Il gisait là, étendu dans une flaque humide. Ses pattes arrière et le bas de son dos étaient grossièrement tordus hors de leur position normale, et une déchirure béante traversait la bande de poils blancs qui descendait le long de son pelage. Alors, je l’ai pris dans mes bras pour le ramener à la maison, et j’entendais sa respiration qui sifflait et qui était entrecoupée de petits hoquets. Je le sentais qui luttait pour arracher, encore, quelques dernières minutes à la vie pourtant si ingrate.
Je me suis dit que je devais lui faire terriblement mal. Et puis, j’ai senti une sensation de succion familière sur ma chemise. Moche, malgré la douleur qui le lacérait, et visiblement sur le point de mourir, essayait encore de me mâchouiller le col de ma chemise. Alors, je l’ai serré un peu plus fort contre moi, et il a doucement posé sa tête contre le creux de ma main. Puis il a tourné vers moi son œil de cyclope doré, et j’ai pu entendre le bruit d’un petit moteur qui se mettait en marche sous le poil rêche, le son particulier d’un ronronnement.
Même dans cet état de souffrance absolue, ce chat moche et couvert de cicatrices ne demandait qu’un peu d’affection, peut-être même un peu de compassion.

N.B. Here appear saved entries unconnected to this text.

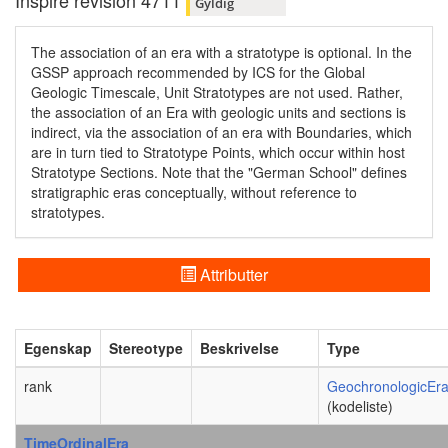
Inspire revision 4711
Gyldig
The association of an era with a stratotype is optional. In the
GSSP approach recommended by ICS for the Global
Geologic Timescale, Unit Stratotypes are not used. Rather,
the association of an Era with geologic units and sections is
indirect, via the association of an era with Boundaries, which
are in turn tied to Stratotype Points, which occur within host
Stratotype Sections. Note that the "German School" defines
stratigraphic eras conceptually, without reference to
stratotypes.
Attributter
Egenskap
Stereotype
Beskrivelse
Type
rank
GeochronologicEr
(kodeliste)
TimeOrdinalEra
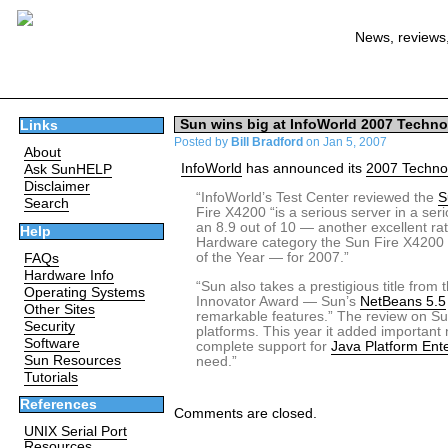
News, reviews,
Sun wins big at InfoWorld 2007 Techno
Links
Posted by
Bill Bradford
on Jan 5, 2007
About
InfoWorld
has announced its
2007 Technol
Ask SunHELP
Disclaimer
“InfoWorld’s Test Center reviewed the
S
Search
Fire X4200 “is a serious server in a se
an 8.9 out of 10 — another excellent rat
Help
Hardware category the Sun Fire X4200 
of the Year — for 2007.”
FAQs
Hardware Info
“Sun also takes a prestigious title fro
Operating Systems
Innovator Award — Sun’s
NetBeans 5.5
Other Sites
remarkable features.” The review on Su
Security
platforms. This year it added importan
Software
complete support for
Java Platform Ente
Sun Resources
need.”
Tutorials
References
Comments are closed.
UNIX Serial Port
Resources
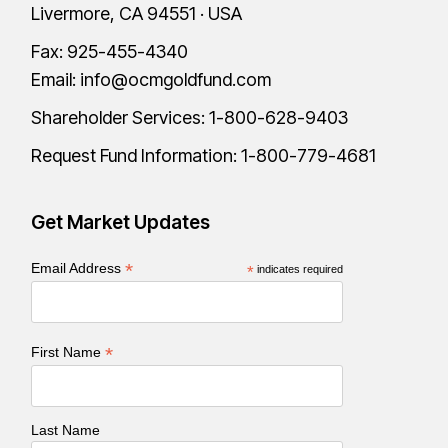
Livermore, CA 94551 · USA
Fax: 925-455-4340
Email:
info@ocmgoldfund.com
Shareholder Services:
1-800-628-9403
Request Fund Information:
1-800-779-4681
Get Market Updates
*
Email Address
*
indicates required
*
First Name
Last Name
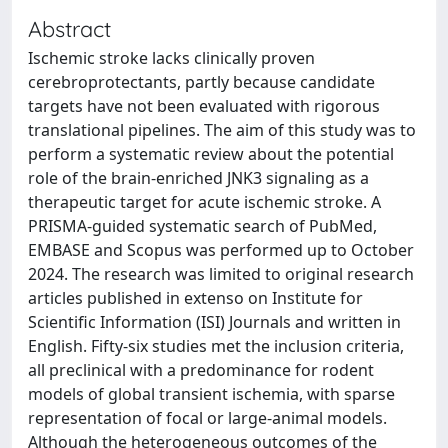
Abstract
Ischemic stroke lacks clinically proven
cerebroprotectants, partly because candidate
targets have not been evaluated with rigorous
translational pipelines. The aim of this study was to
perform a systematic review about the potential
role of the brain-enriched JNK3 signaling as a
therapeutic target for acute ischemic stroke. A
PRISMA-guided systematic search of PubMed,
EMBASE and Scopus was performed up to October
2024. The research was limited to original research
articles published in extenso on Institute for
Scientific Information (ISI) Journals and written in
English. Fifty-six studies met the inclusion criteria,
all preclinical with a predominance for rodent
models of global transient ischemia, with sparse
representation of focal or large-animal models.
Although the heterogeneous outcomes of the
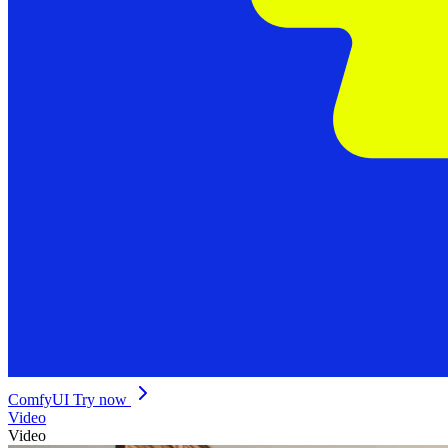
ComfyUI
Try now
Video
Video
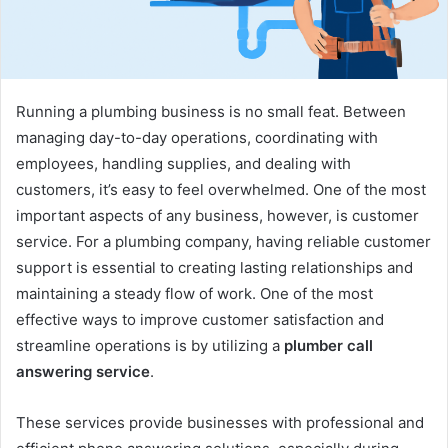
Running a plumbing business is no small feat. Between
managing day-to-day operations, coordinating with
employees, handling supplies, and dealing with
customers, it’s easy to feel overwhelmed. One of the most
important aspects of any business, however, is customer
service. For a plumbing company, having reliable customer
support is essential to creating lasting relationships and
maintaining a steady flow of work. One of the most
effective ways to improve customer satisfaction and
streamline operations is by utilizing a
plumber call
answering service
.
These services provide businesses with professional and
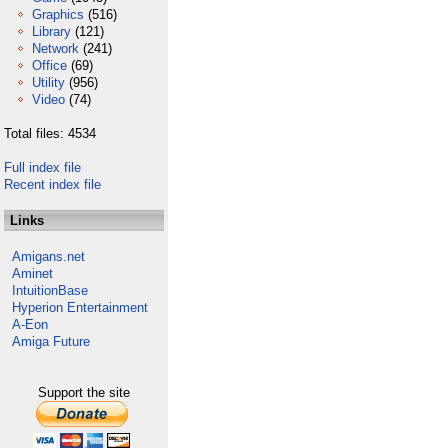
Graphics
(516)
Library
(121)
Network
(241)
Office
(69)
Utility
(956)
Video
(74)
Total files: 4534
Full index file
Recent index file
Links
Amigans.net
Aminet
IntuitionBase
Hyperion Entertainment
A-Eon
Amiga Future
Support the site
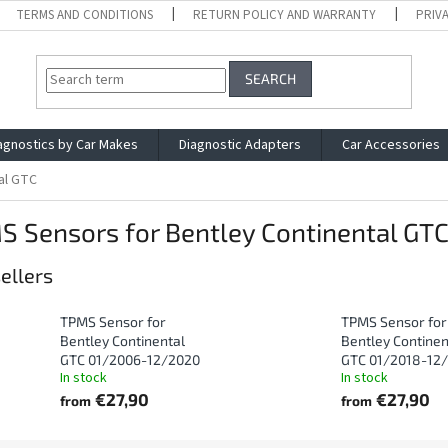
TERMS AND CONDITIONS
RETURN POLICY AND WARRANTY
PRIV
SEARCH
agnostics by Car Makes
Diagnostic Adapters
Car Accessories
al GTC
 Sensors for Bentley Continental GT
ellers
TPMS Sensor for
TPMS Sensor for
Bentley Continental
Bentley Continen
GTC 01/2006-12/2020
GTC 01/2018-12
In stock
In stock
€27,90
€27,90
from
from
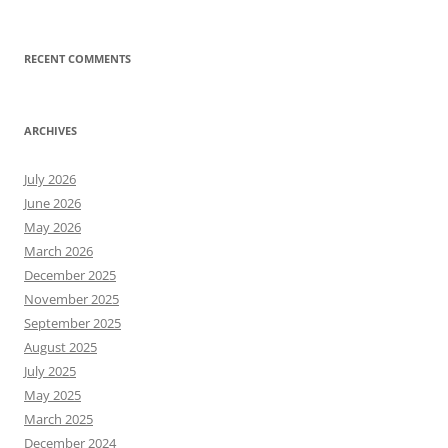
RECENT COMMENTS
ARCHIVES
July 2026
June 2026
May 2026
March 2026
December 2025
November 2025
September 2025
August 2025
July 2025
May 2025
March 2025
December 2024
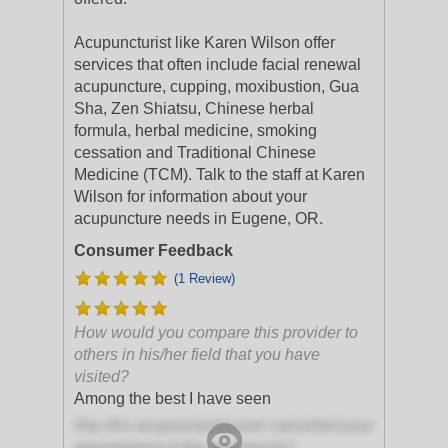
Acupuncturist like Karen Wilson offer
services that often include facial renewal
acupuncture, cupping, moxibustion, Gua
Sha, Zen Shiatsu, Chinese herbal
formula, herbal medicine, smoking
cessation and Traditional Chinese
Medicine (TCM). Talk to the staff at Karen
Wilson for information about your
acupuncture needs in Eugene, OR.
Consumer Feedback
(1 Review)
How would you compare this provider to
others in his/her field that you have
visited?
Among the best I have seen
Has this acupuncturist ever cancelled your
appointment at the last minute?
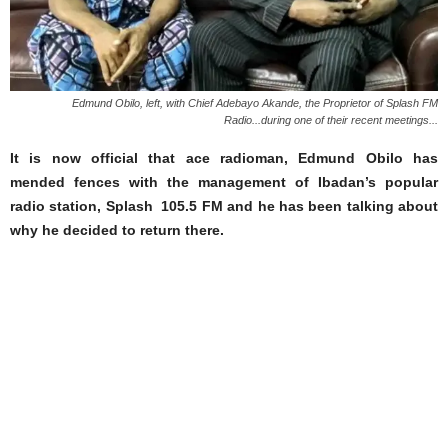
Edmund Obilo, left, with Chief Adebayo Akande, the Proprietor of Splash FM
Radio...during one of their recent meetings...
It is now official that ace radioman, Edmund Obilo has
mended fences with the management of Ibadan’s popular
radio station, Splash 105.5 FM and he has been talking about
why he decided to return there.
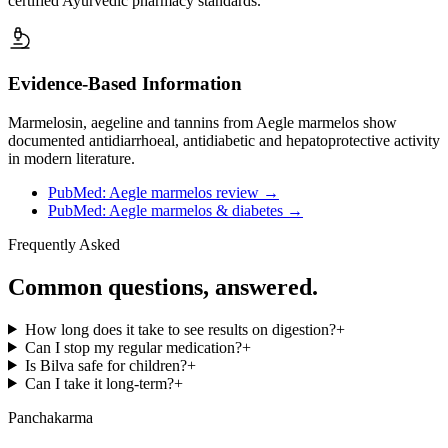
certified Ayurvedic pharmacy standards.
Evidence-Based Information
Marmelosin, aegeline and tannins from Aegle marmelos show
documented antidiarrhoeal, antidiabetic and hepatoprotective activity
in modern literature.
PubMed: Aegle marmelos review
→
PubMed: Aegle marmelos & diabetes
→
Frequently Asked
Common questions, answered.
How long does it take to see results on digestion?
+
Can I stop my regular medication?
+
Is Bilva safe for children?
+
Can I take it long-term?
+
Panchakarma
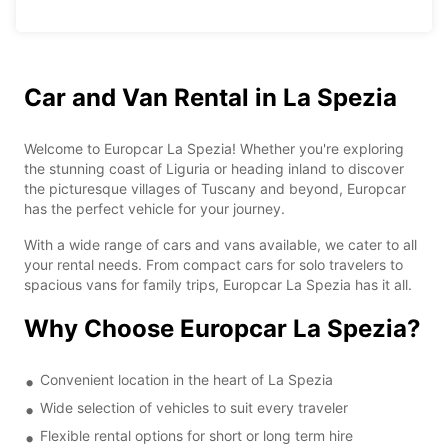
Car and Van Rental in La Spezia
Welcome to Europcar La Spezia! Whether you're exploring
the stunning coast of Liguria or heading inland to discover
the picturesque villages of Tuscany and beyond, Europcar
has the perfect vehicle for your journey.
With a wide range of cars and vans available, we cater to all
your rental needs. From compact cars for solo travelers to
spacious vans for family trips, Europcar La Spezia has it all.
Why Choose Europcar La Spezia?
Convenient location in the heart of La Spezia
Wide selection of vehicles to suit every traveler
Flexible rental options for short or long term hire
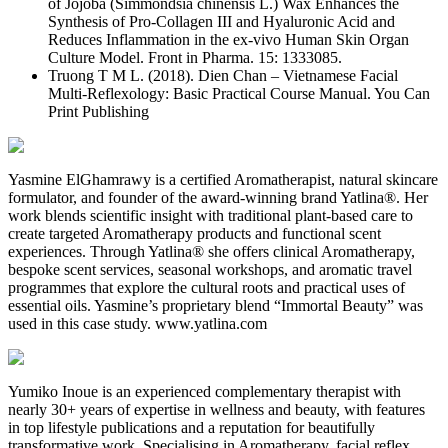
of Jojoba (Simmondsia chinensis L.) Wax Enhances the
Synthesis of Pro-Collagen III and Hyaluronic Acid and
Reduces Inflammation in the ex-vivo Human Skin Organ
Culture Model. Front in Pharma. 15: 1333085.
Truong T M L. (2018). Dien Chan – Vietnamese Facial
Multi-Reflexology: Basic Practical Course Manual. You Can
Print Publishing
Yasmine ElGhamrawy is a certified Aromatherapist, natural skincare
formulator, and founder of the award-winning brand Yatlina®. Her
work blends scientific insight with traditional plant-based care to
create targeted Aromatherapy products and functional scent
experiences. Through Yatlina® she offers clinical Aromatherapy,
bespoke scent services, seasonal workshops, and aromatic travel
programmes that explore the cultural roots and practical uses of
essential oils. Yasmine’s proprietary blend “Immortal Beauty” was
used in this case study. www.yatlina.com
Yumiko Inoue is an experienced complementary therapist with
nearly 30+ years of expertise in wellness and beauty, with features
in top lifestyle publications and a reputation for beautifully
transformative work. Specialising in Aromatherapy, facial reflex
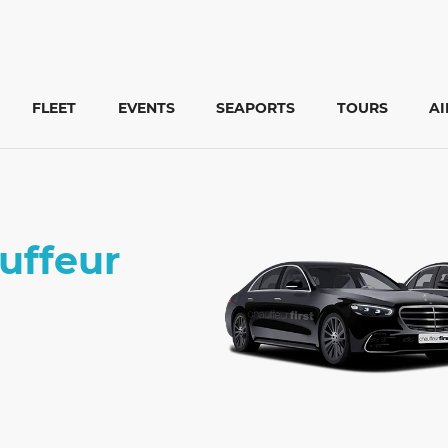
FLEET
EVENTS
SEAPORTS
TOURS
A
auffeur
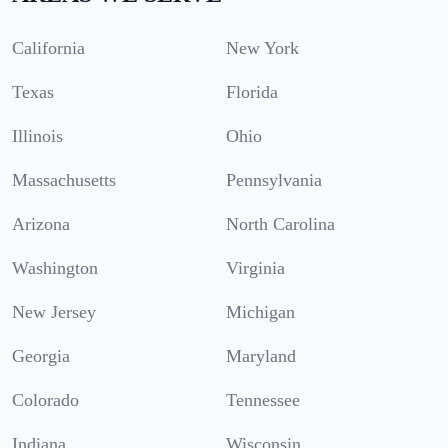
California
New York
Texas
Florida
Illinois
Ohio
Massachusetts
Pennsylvania
Arizona
North Carolina
Washington
Virginia
New Jersey
Michigan
Georgia
Maryland
Colorado
Tennessee
Indiana
Wisconsin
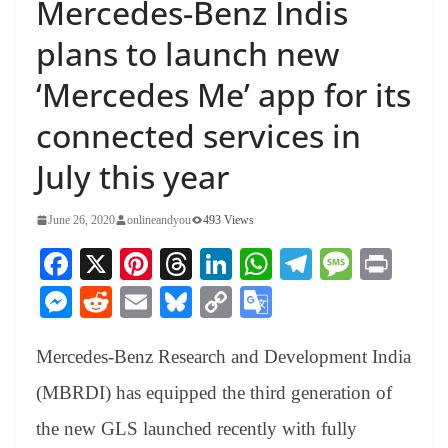
Mercedes-Benz Indis
plans to launch new
‘Mercedes Me’ app for its
connected services in
July this year
June 26, 2020
onlineandyou
493 Views
Fa
X
Pi
T
Li
W
Te
M
Pr
ce
nt
hr
nk
ha
le
es
in
M
R
E
Bl
C
G
bo
er
ea
ed
ts
gr
sa
t
es
ed
m
ue
op
oo
ok
es
ds
In
A
a
ge
Mercedes-Benz Research and Development India
se
di
ail
sk
y
gl
t
pp
m
ng
t
y
Li
e
(MBRDI) has equipped the third generation of
er
nk
Tr
the new GLS launched recently with fully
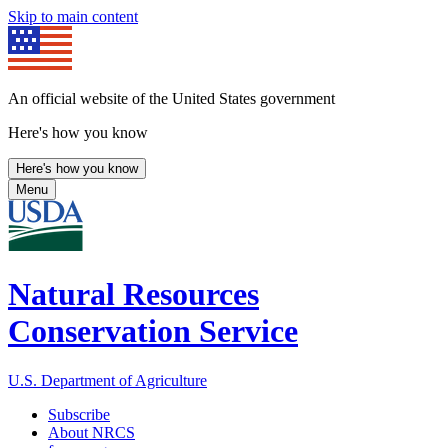
Skip to main content
An official website of the United States government
Here's how you know
Here's how you know
Menu
Natural Resources
Conservation Service
U.S. Department of Agriculture
Subscribe
About NRCS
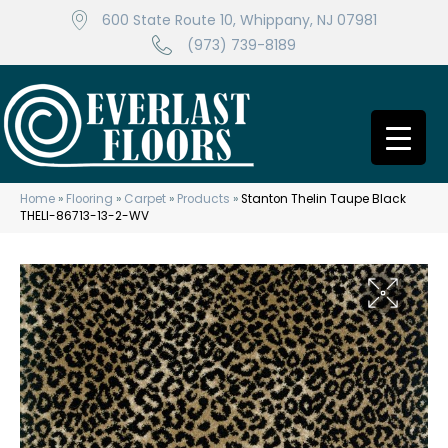
600 State Route 10, Whippany, NJ 07981
(973) 739-8189
Home
»
Flooring
»
Carpet
»
Products
»
Stanton Thelin Taupe Black
THELI-86713-13-2-WV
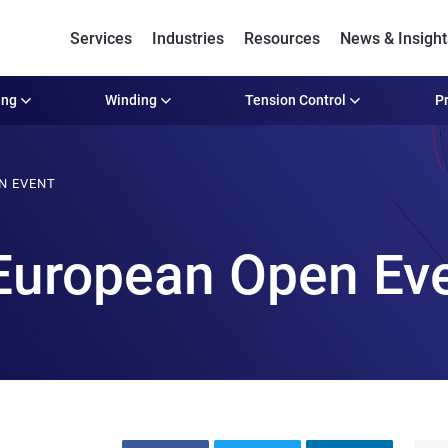
Services
Industries
Resources
News & Insight
ing
Winding
Tension Control
Pr
N EVENT
European Open Ev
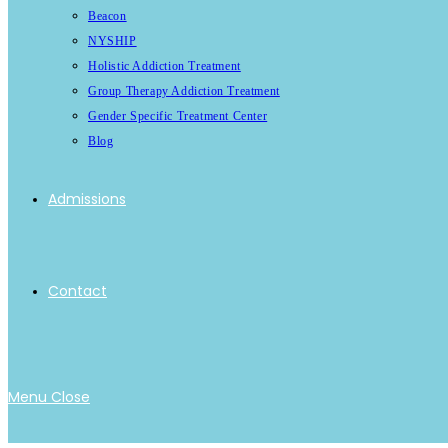
Beacon
NYSHIP
Holistic Addiction Treatment
Group Therapy Addiction Treatment
Gender Specific Treatment Center
Blog
Admissions
Contact
Menu
Close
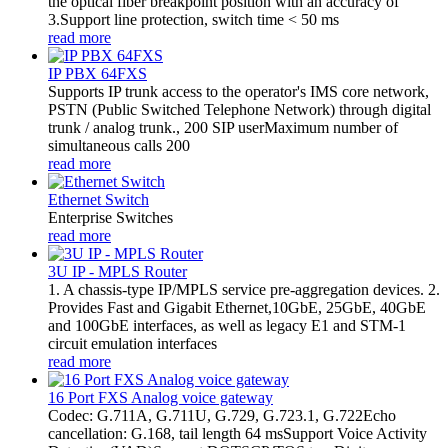
the optical fiber breakpoint position with an accuracy of
3.Support line protection, switch time < 50 ms
read more
IP PBX 64FXS
Supports IP trunk access to the operator's IMS core network,
PSTN (Public Switched Telephone Network) through digital
trunk / analog trunk., 200 SIP userMaximum number of
simultaneous calls 200
read more
Ethernet Switch
Enterprise Switches
read more
3U IP - MPLS Router
1. A chassis-type IP/MPLS service pre-aggregation devices. 2.
Provides Fast and Gigabit Ethernet,10GbE, 25GbE, 40GbE
and 100GbE interfaces, as well as legacy E1 and STM-1
circuit emulation interfaces
read more
16 Port FXS Analog voice gateway
Codec: G.711A, G.711U, G.729, G.723.1, G.722Echo
cancellation: G.168, tail length 64 msSupport Voice Activity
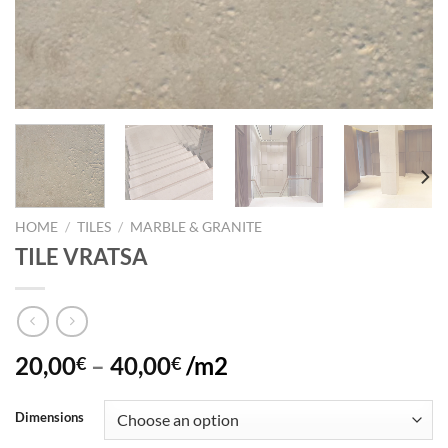
HOME
/
TILES
/
MARBLE & GRANITE
TILE VRATSA
20,00
–
40,00
/m2
€
€
Dimensions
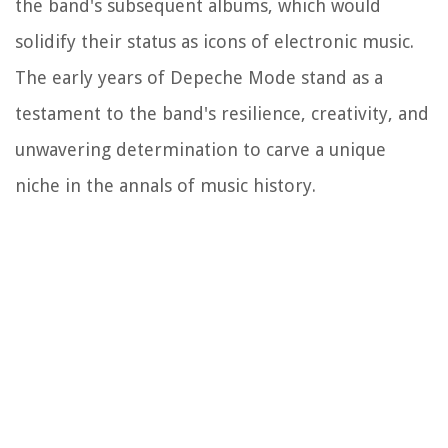
the band's subsequent albums, which would
solidify their status as icons of electronic music.
The early years of Depeche Mode stand as a
testament to the band's resilience, creativity, and
unwavering determination to carve a unique
niche in the annals of music history.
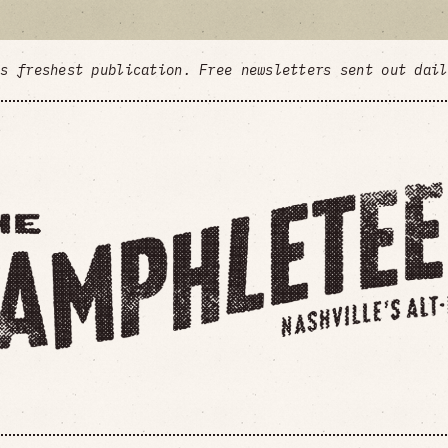
's freshest publication. Free newsletters sent out dai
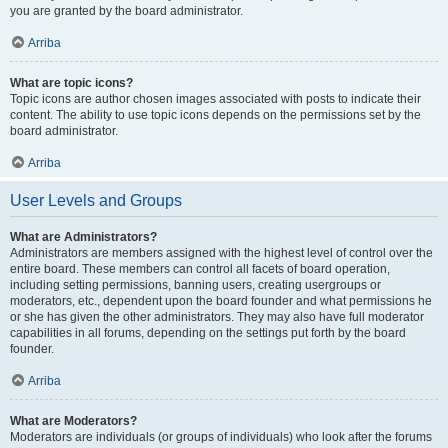
you are granted by the board administrator.
Arriba
What are topic icons?
Topic icons are author chosen images associated with posts to indicate their
content. The ability to use topic icons depends on the permissions set by the
board administrator.
Arriba
User Levels and Groups
What are Administrators?
Administrators are members assigned with the highest level of control over the
entire board. These members can control all facets of board operation,
including setting permissions, banning users, creating usergroups or
moderators, etc., dependent upon the board founder and what permissions he
or she has given the other administrators. They may also have full moderator
capabilities in all forums, depending on the settings put forth by the board
founder.
Arriba
What are Moderators?
Moderators are individuals (or groups of individuals) who look after the forums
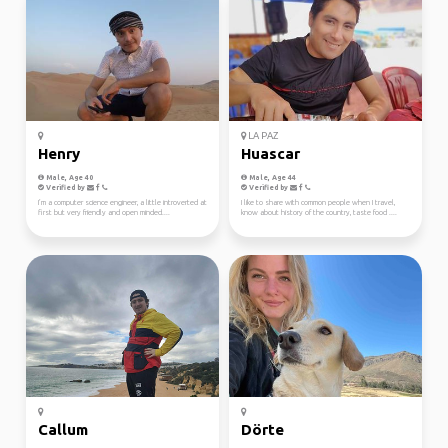
LA PAZ
Henry
Huascar
Male, Age 40
Male, Age 44
Verified by
Verified by
I’m a computer science engineer, a little introverted at
I like to share with common people when I travel,
first but very friendly and open minded....
know about history of the country, taste food ....
Callum
Dörte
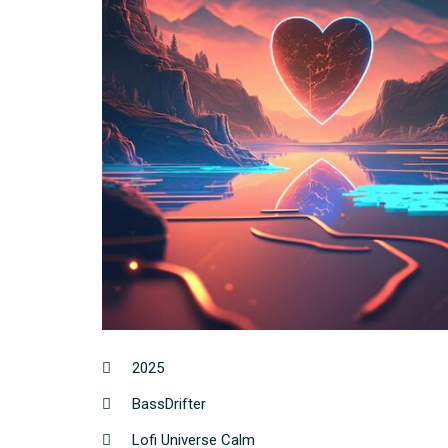
2025
BassDrifter
Lofi Universe Calm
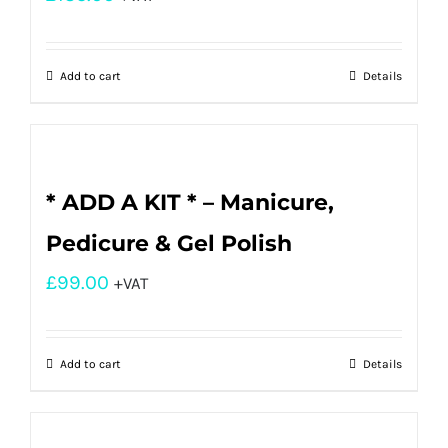
Add to cart
Details
* ADD A KIT * – Manicure,
Pedicure & Gel Polish
£
99.00
+VAT
Add to cart
Details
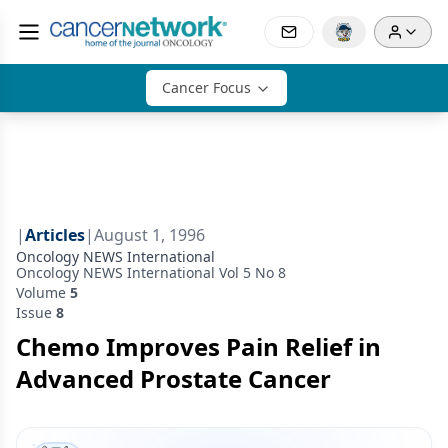
Cancer Focus
|
Articles
|
August 1, 1996
Oncology NEWS International
Oncology NEWS International Vol 5 No 8
Volume
5
Issue
8
Chemo Improves Pain Relief in
Advanced Prostate Cancer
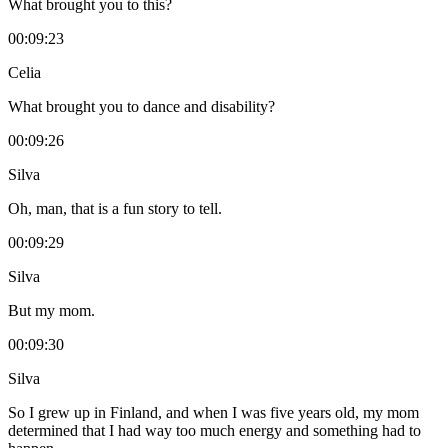
What brought you to this?
00:09:23
Celia
What brought you to dance and disability?
00:09:26
Silva
Oh, man, that is a fun story to tell.
00:09:29
Silva
But my mom.
00:09:30
Silva
So I grew up in Finland, and when I was five years old, my mom
determined that I had way too much energy and something had to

À ce moment, je me suis dit que Moche était la créature la plus belle, la plus aimante que j’avais jamais vue. Il n’a pas essayé de me griffer, ni de s’échapper. Moche le chat m’a simplement regardé, dans une confiance totale pour alléger ses souffrances.
Il est mort dans mes bras, avant que je n’arrive chez moi, mais je me suis assis et je l’ai serré contre moi encore pendant encore un long moment. Je me suis dit que ce petit chat errant, insignifiant, balafré avait changé ma perception de ce qu’était, vraiment, la pureté d’esprit. Je me suis dit qu’il était l’expression même de l’amour, entier, complet et véritable.
Moche m’en a plus appris sur le don de soi, le pardon et la compassion que ne l’auraient fait un millier de livres, de conférences, de shows télé. Je lui en serai à jamais reconaissant. Il était blessé à l’extérieur mais moi, j’etais blessé à l’intérieur. Il m’a fait prendre conscience que je devais apprendre a aimer véritablement et simplement, sans attendre quoi que ce soit en retour.
Beaucoup de gens recherchent la richesse, le succès, l’admiration ou encore la beauté. Mais moi, j’essaierai toujours d’être Moche.